Plena guerra en Europa, los japonenes a punto de atacar Pearl Habor... y mientras tanto un primerizo llamado Orson Welles revoluciona el cine con una descomunal exhibicion de talento. Sentenciada como la película que marca un antes y un después en la historia del séptimo arte, la "number one" en todas las listas de los críticos de las últimas décadas, "Citizen Kane" es una obra de arte de un poder insultante, una película magistral realizada por un joven prodigio de sólo 26 años de edad, que inventa con insólita personalidad -y de golpe- varios conceptos cinematográficos de primer orden. Insistiendo en que hoy está indiscutiblemente considerada como la mejor película de todos los tiempos, el caso es que en su día ni obtuvo un gran éxito de público ni se llevó los premios que, quizá, la juventud y poca modestia de su director le privaron de conseguir (el film obtuvo 1 Oscar al guión de 9 nominaciones)

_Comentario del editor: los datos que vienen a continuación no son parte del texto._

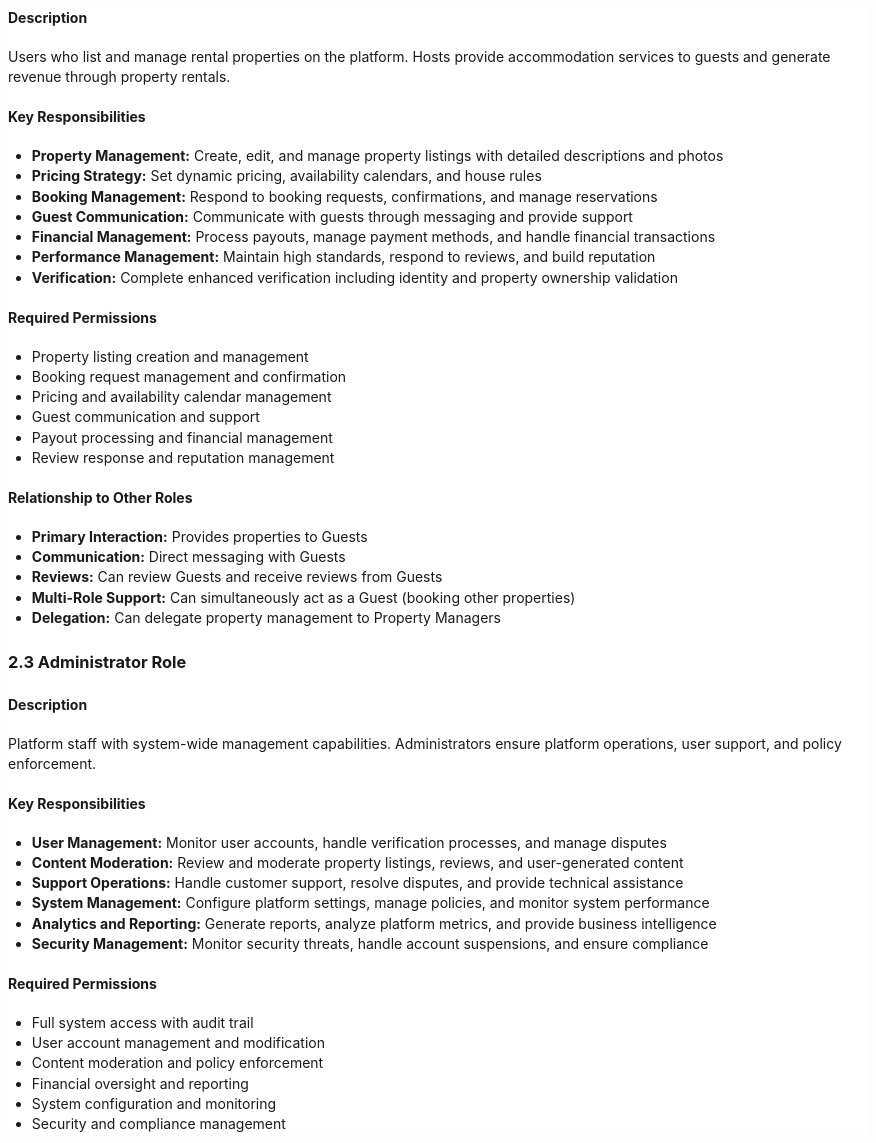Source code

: #### **Description**
Users who list and manage rental properties on the platform. Hosts provide accommodation services to guests and generate revenue through property rentals.

#### **Key Responsibilities**
- **Property Management:** Create, edit, and manage property listings with detailed descriptions and photos
- **Pricing Strategy:** Set dynamic pricing, availability calendars, and house rules
- **Booking Management:** Respond to booking requests, confirmations, and manage reservations
- **Guest Communication:** Communicate with guests through messaging and provide support
- **Financial Management:** Process payouts, manage payment methods, and handle financial transactions
- **Performance Management:** Maintain high standards, respond to reviews, and build reputation
- **Verification:** Complete enhanced verification including identity and property ownership validation

#### **Required Permissions**
- Property listing creation and management
- Booking request management and confirmation
- Pricing and availability calendar management
- Guest communication and support
- Payout processing and financial management
- Review response and reputation management

#### **Relationship to Other Roles**
- **Primary Interaction:** Provides properties to Guests
- **Communication:** Direct messaging with Guests
- **Reviews:** Can review Guests and receive reviews from Guests
- **Multi-Role Support:** Can simultaneously act as a Guest (booking other properties)
- **Delegation:** Can delegate property management to Property Managers

### 2.3 Administrator Role

#### **Description**
Platform staff with system-wide management capabilities. Administrators ensure platform operations, user support, and policy enforcement.

#### **Key Responsibilities**
- **User Management:** Monitor user accounts, handle verification processes, and manage disputes
- **Content Moderation:** Review and moderate property listings, reviews, and user-generated content
- **Support Operations:** Handle customer support, resolve disputes, and provide technical assistance
- **System Management:** Configure platform settings, manage policies, and monitor system performance
- **Analytics and Reporting:** Generate reports, analyze platform metrics, and provide business intelligence
- **Security Management:** Monitor security threats, handle account suspensions, and ensure compliance

#### **Required Permissions**
- Full system access with audit trail
- User account management and modification
- Content moderation and policy enforcement
- Financial oversight and reporting
- System configuration and monitoring
- Security and compliance management
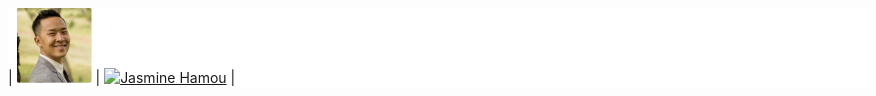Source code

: | [<img alt="Huy Phan" width="75" src=".github/Huy.png"/>](https://www.linkedin.com/in/huy-phan-2471b3261/) | [<img alt="Jasmine Hamou" width="75" src=".github/Jasmine.jpg"/>](https://www.linkedin.com/in/jasmine-hamou/) |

Pero lo que interesa principalmente es el aspecto filosófico del film a través de un conjunto de críticas de orden político, social y económico, movido por un conjunto de intereses creados.
Un importante financiero estadounidense, Charles Foster Kane, dueño de una importante cadena de periódicos, de una red de emisoras, de dos sindicatos y de una inimaginable colección de obras de arte, muere en su fabuloso castillo de estilo oriental, Xanadú. La última palabra que pronuncia al expirar es ”Rosebud”. El país entero y la prensa en general quedan intrigados por saber el significado de esta palabra. Para descubrirlo, un grupo de periodistas se pone a investigar los recovecos de su vida más profunda, para finalmente descubrir (sólo por parte de los espectadores) que el significado de dicha palabra no es más que la metáfora de su infancia perdida, a través de un trineo que de niño deja atrás, para comenzar una vida que lo conducirá al poder y a la autodestrucción.
El rito de paso de la infancia al estado adulto es, desde cierto punto de vista, un privilegio y una adquisición: con él se abandona la ignorancia y la dependencia absoluta de las instancias paterna y, sobre todo, materna, para convertirse en un miembro al corriente de todo lo importante para su propia supervivencia, capaz de valerse por sí mismo y de tomar sus propias decisiones.
Es difícil dar razón del indudable cuanto paradójico prestigio que, en nuestras sociedades (¿o quizás en todas?), tiene la infancia. Esto puede atribuirse a una mala conciencia (realmente, ¿estamos tan seguros de que la sociedad está fundada sobre bases justas, y es por tanto buena cosa incorporarse plenamente a ella?), a una mentalidad egoísta (que valora la infancia en cuanto óptimo balance comercial: mínimo esfuerzo a cambio de una máxima retribución de todas las necesidades) y a otras cosas más. Pero lo más justo es, tal vez, aceptar que el hombre ha tenido, desde muy pronto, conciencia de la condición trágica que supone para él todo cambio: nada importante se gana sin perder a cambio otra cosa.
Éste es, si se quiere, otro aspecto: el que resulta de la armonización o síntesis de las dos melodías contrarias: la niñez es un valor, un bien cuya pérdida produce una añoranza inconsolable; la pérdida de la niñez es un valor, un bien que entraña la pérdida de otro, y que procura la apertura de unos horizontes.
Ahora bien dichos horizontes estarán marcados profundamente por el TIPO DE INFANCIA VIVIDA. . . nosotros no somos otra cosa que el resumen de lo vivido y lo experimentado, aunado a nuestro carácter inherente tanto genético como espiritual.